[Xastir] maps

Curt, WE7U archer at eskimo.com
Thu Feb 26 12:57:20 EST 2004


On Wed, 25 Feb 2004, Chris Bell wrote:

> > Ask Chris Bell.  I think he holds the record at # of maps, in the
> > thousands easily.  I'm in the several hundred range, but haven't
>
>
> Yeah, that would be me...
> about 1500 shape files (all of CA AZ NV) from esri (about 1.5 Gb),
> 173,192 (!!) jpg files from the topo! for CA (four resolutions) (about 8 Gb)
> about 1000 other maps, (radar urls, pocket, dos, GNIS, etc.)
> 8 Gb of DRGs for AZ that I have not sorted through yet
> 1 Gb of DRGs for CA that I don't use since I have the topo! jpgs
> 600Mb of DRGs for NV that have messed up geo data


> The large number of maps does become a problem of time... I never use
> the full set of topos, to index a 78409 subset of maps took my 1Ghz

      1,500
    173,192
      1,000
    +  more
    -------
    175,692 (more than)

I'd say you definitely hold the record!   You need help dude...  ;-)

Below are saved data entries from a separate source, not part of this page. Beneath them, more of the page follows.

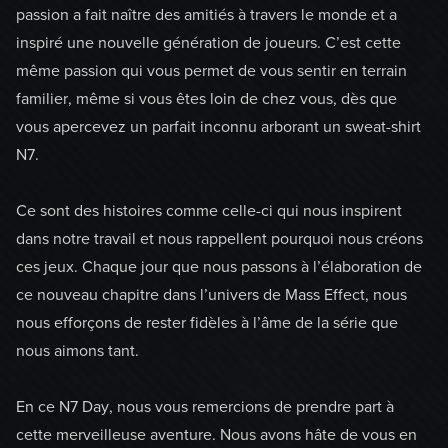
passion a fait naître des amitiés à travers le monde et a
inspiré une nouvelle génération de joueurs. C’est cette
même passion qui vous permet de vous sentir en terrain
familier, même si vous êtes loin de chez vous, dès que
vous apercevez un parfait inconnu arborant un sweat-shirt
N7.
Ce sont des histoires comme celle-ci qui nous inspirent
dans notre travail et nous rappellent pourquoi nous créons
ces jeux. Chaque jour que nous passons à l’élaboration de
ce nouveau chapitre dans l’univers de Mass Effect, nous
nous efforçons de rester fidèles à l’âme de la série que
nous aimons tant.
En ce N7 Day, nous vous remercions de prendre part à
cette merveilleuse aventure. Nous avons hâte de vous en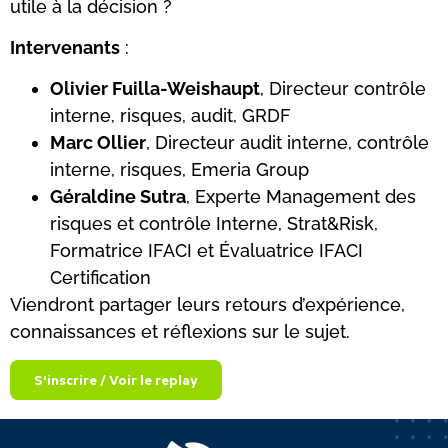
utile à la décision ?
Intervenants
:
Olivier Fuilla-Weishaupt
, Directeur contrôle
interne, risques, audit, GRDF
Marc Ollier
, Directeur audit interne, contrôle
interne, risques, Emeria Group
Géraldine Sutra
, Experte Management des
risques et contrôle Interne, Strat&Risk,
Formatrice IFACI et Évaluatrice IFACI
Certification
Viendront partager leurs retours d’expérience,
connaissances et réflexions sur le sujet.
S'inscrire / Voir le replay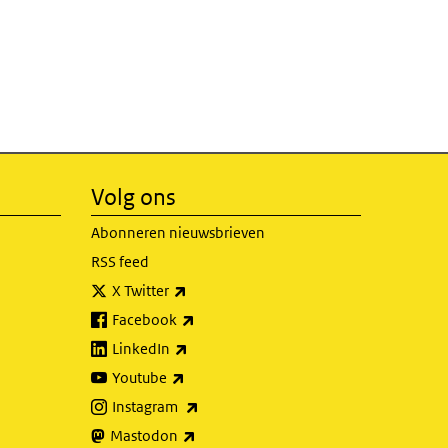
Volg ons
Abonneren nieuwsbrieven
RSS feed
(externe link)
X Twitter
(externe link)
Facebook
(externe link)
LinkedIn
(externe link)
Youtube
(externe link)
Instagram
(externe link)
Mastodon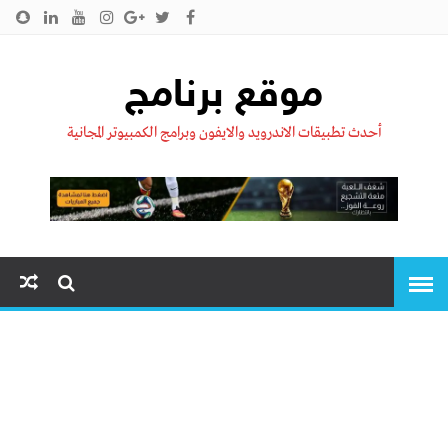
الرئيسية
من نحن !!
اتصل بنا
سياسية الخصوصية
موقع برنامج
أحدث تطبيقات الاندرويد والايفون وبرامج الكمبيوتر المجانية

> WARNING... reindexing to remove some maps will remove any layer/zoom
> properties you set for them...

Yep.  I think that is the desired operation for the general case.  I
consider your uses unusual.


> 1. subdirectories - seperate types of data, and layers to make it easy
> to select groups at once.
>
> 2. map files - make them smaller regions.  the geo extents make
> loading several small regions much faster than one big file.  (so
> make counties or smaller instead of the whole state at a time!)
>
> 3. layers - (data content) Seperate them out, and put them in the
> subdirectories above for easy selection of content for the current
> mission.
>
> 4. display layers - spend some time playing with the stacking of the
> maps, and figure out a good system.  Unfortunately labels are drawn at
> the same time as their feature, so subsequent layers can obscure lower
> labels.

I haven't run across that one, but you're right.  Would it be better
to run through each set of maps twice, drawing the features for all
and then the labels, or would that slow things down too much?  We
could also try to cache the labels and then draw them at the end,
but that poses other problems.

--
Curt, WE7U			    archer at eskimo dot com
Arlington, WA, USA		http://www.eskimo.com/~archer
"Lotto:    A tax on people who are bad at math." -- unknown
"Windows:  Microsoft's tax on computer illiterates." -- WE7U
"The world DOES revolve around me:  I picked the coordinate system!"